Sabtu, 01 Februari 2014

Kebutuhan-kebutuhan Pihak Ketiga sebagai Mediator dalam Menangani Konflik




      Tujuan  masuknya  pihak  ketiga  adalah  merubah  situasi  konflik  destruktif  dan  menurunkan tingkat  eskalasinya,  mengalihkan  para  pelaku konflik  menuju  ke  arah  penyelesaian  konflik. Peranan pihak ketiga memiliki power atau peranan yang sangat kuat sekali dalam menciptakan perdamaian.  Tetapi  ia  bukanlah  sebuah  panacea  atau  obat  mujarab  bagi  sebuah  resolusi konflik. Bisa jadi ia merupakan obat yang sangat kuat, tetapi juga memiliki efek samping yang tidak diinginkan. Obat utama untuk sembuh tentu saja dari dalam tubuh itu sendiri. Pihak ketiga hanyalah pendorong agar obat yang ada efektif.
Keterlibatan pihak ketiga yang paling baik dan efektif adalah apabila kehadirannya terjadi karena memang diperlukan dan berhasil membantu para pemimpin setiap pihak yang terlibat konflik untuk menemukan sendiri cara penyelesaiannya serta berhasil membangun hubungan kerjasama satu sama lain, sehingga pada akhirnya jasanya tidak diperlukan atau diinginkan lagi. Tidak ada strategi pendekatan keterlibatan pihak ketiga yang paling baik dalam resolusi konflik, karena fungsi keberadaannya hanyalah merupakan kompensasi bagi adanya kekurangan yang ada dalam perselisihan atau konflik itu. Karenanya, pihak ketiga harus berupaya menyediakan obat sebanyak jumlah penyakit yang ada, obat yang akan menyembuhkan masyarakat atau kelompok dari penyakit konflik negatif. Tetapi itu bukan berarti bahwa keterlibatan pihak ketiga sama sekali tidak memiliki pola.
Sangat penting untuk memilah berbagaikemungkinan taktik pihak ketiga, mulai dari yang mudah sampai skala terberat. Dalam skala ringan, banyak memfasilitasi berbagai aktifitas yang disandarkan pada kemampuan taktik berkomunikasi.

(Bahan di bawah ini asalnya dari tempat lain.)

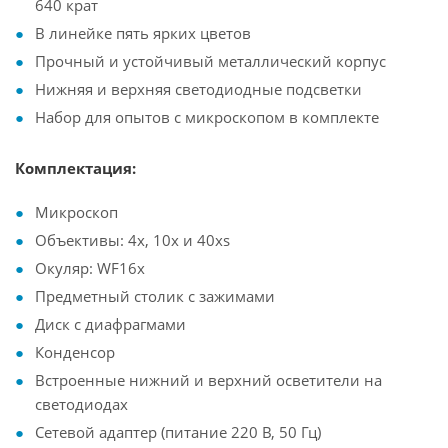
640 крат
В линейке пять ярких цветов
Прочный и устойчивый металлический корпус
Нижняя и верхняя светодиодные подсветки
Набор для опытов с микроскопом в комплекте
Комплектация:
Микроскоп
Объективы: 4х, 10х и 40хs
Окуляр: WF16x
Предметный столик с зажимами
Диск с диафрагмами
Конденсор
Встроенные нижний и верхний осветители на
светодиодах
Сетевой адаптер (питание 220 В, 50 Гц)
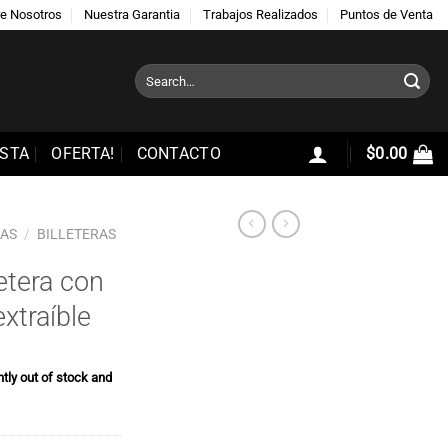
e Nosotros
Nuestra Garantia
Trabajos Realizados
Puntos de Venta
Search
for:
STA
OFERTA!
CONTACTO
$
0.00
RAS
/
BILLETERAS
etera con
extraíble
ntly out of stock and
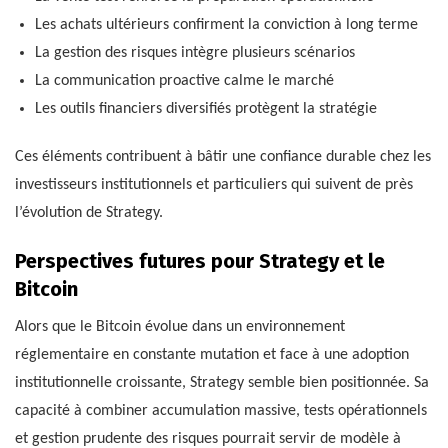
Les achats ultérieurs confirment la conviction à long terme
La gestion des risques intègre plusieurs scénarios
La communication proactive calme le marché
Les outils financiers diversifiés protègent la stratégie
Ces éléments contribuent à bâtir une confiance durable chez les
investisseurs institutionnels et particuliers qui suivent de près
l’évolution de Strategy.
Perspectives futures pour Strategy et le
Bitcoin
Alors que le Bitcoin évolue dans un environnement
réglementaire en constante mutation et face à une adoption
institutionnelle croissante, Strategy semble bien positionnée. Sa
capacité à combiner accumulation massive, tests opérationnels
et gestion prudente des risques pourrait servir de modèle à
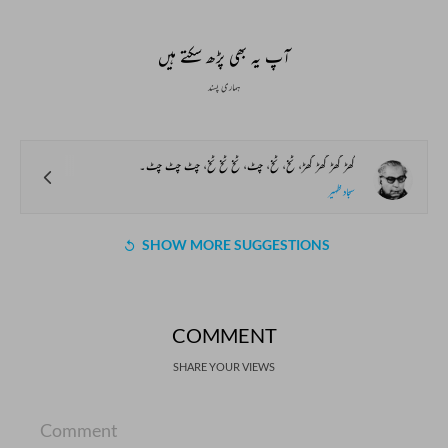
Bait Bazi Explained
Lucknow’s Courts to
Poets Live at t
Global Stages
e-Rekhta Lond
Mushaira
آپ یہ بھی پڑھ سکتے ہیں
ہماری پسند
گھڑ گھڑ گھڑ گھڑ، ٹخ، ٹخ، چٹ، ٹخ ٹخ ٹخ، چٹ چٹ چٹ۔
سجاد ظہیر
SHOW MORE SUGGESTIONS
COMMENT
SHARE YOUR VIEWS
Comment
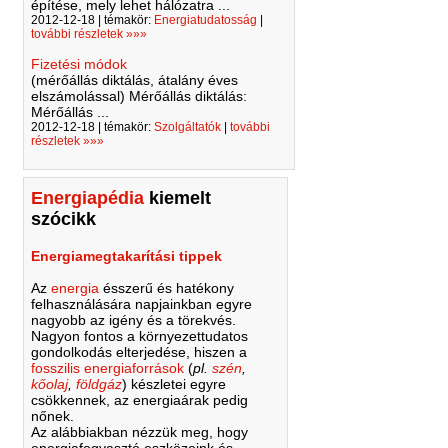
építése, mely lehet hálózatra ...
2012-12-18 | témakör:
Energiatudatosság
|
további részletek »»»
Fizetési módok
(mérőállás diktálás, átalány éves
elszámolással) Mérőállás diktálás:
Mérőállás ...
2012-12-18 | témakör:
Szolgáltatók
|
további
részletek »»»
Energiapédia
kiemelt
szócikk
Energiamegtakarítási tippek
Az
energia
ésszerű és hatékony
felhasználására napjainkban egyre
nagyobb az igény és a törekvés.
Nagyon fontos a környezettudatos
gondolkodás elterjedése, hiszen a
fosszilis energiaforrások
(
pl.
szén
,
kőolaj
,
földgáz
) készletei egyre
csökkennek, az energiaárak pedig
nőnek.
Az alábbiakban nézzük meg, hogy
energiafogyasztó eszközeink és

Pihak ketiga merancang pertemuan para pihak yang terlibat konflik, mendorong pemahaman bersama untuk menemukan alternatif penyelesaian  konflik,  mencoba  meningkatkan  kepemimpinan,  dan  menyampaikan  pesan. Dalam skala moderat, aktifitas ditekankan pada taktik formulasi dimana pihak mediator menentukan struktur agenda, mempengaruhi cara pandang baru terhadap berbagaiisu yang ada dan menyediakan berbagai kemungkinan penyelesaian konflik.
Dalam  skala  tertentu,  pihak  ketiga  melakukan  kontrol  dimana  kemampuan  dalam memanipulasi taktik sangat diperlukan, jika perlu, pihak ketiga melakukan penekanan atau ancaman, sogokan atau hal lain yang mampu menekan para pelaku konflik untuk membuat berbagai kesepakatan atau kompromi. Keterlibatan pihak internasional, baik itu PBB, organisasi internasional, negara, individu atau NGO, tidak dapat sertamerta masuk ke dalam arena konflik sebuah negara begitu saja. Laue mensyaratkan tiga kondisi yang harus terjadi jika intervensi pihak ketiga ingin berjalan secara efektif. Pertama, adanya keinginan untuk bernegosiasi atau terlibat dalam aktivitas problem solving. Tanpa keinginan tersebut, intervensi tidak akan pernah terjadi kendati ada hakim yang memerintahkannya. Kedua, tersedianya forum yang dapat disepakati oleh semua pihak. Forum tersebut haruslah memenuhi kriteria tempat, kondisi dan setting yang tepat, memungkinkan terjangkau oleh media, dan lainlain.
Diplomasi yang dilakukan oleh organisasi antarpemerintah merupakan diplomasi track one (official mediation). Jika gagal, maka diplomasi track two (unofficial) terkadang menjadi alternatif yang relatif mudah diterima. Kehadiran unofficial actors dalam penyelesaian konflik sangat membantu para official actors. Mediasi un-official jauh lebih mampu menyelesaikan masalah daripada seorang diplomat profesional sekalipun dalam mencegah jawaban hipotetik. Parapraktisi unofficial lebih mampu menjadikan konflik menang-kalah atau yang didasarkan atas power menjadi kearah terbentuknya komunikasi, confidence building, problem solving, sehingga menjadi solusi menang-menang.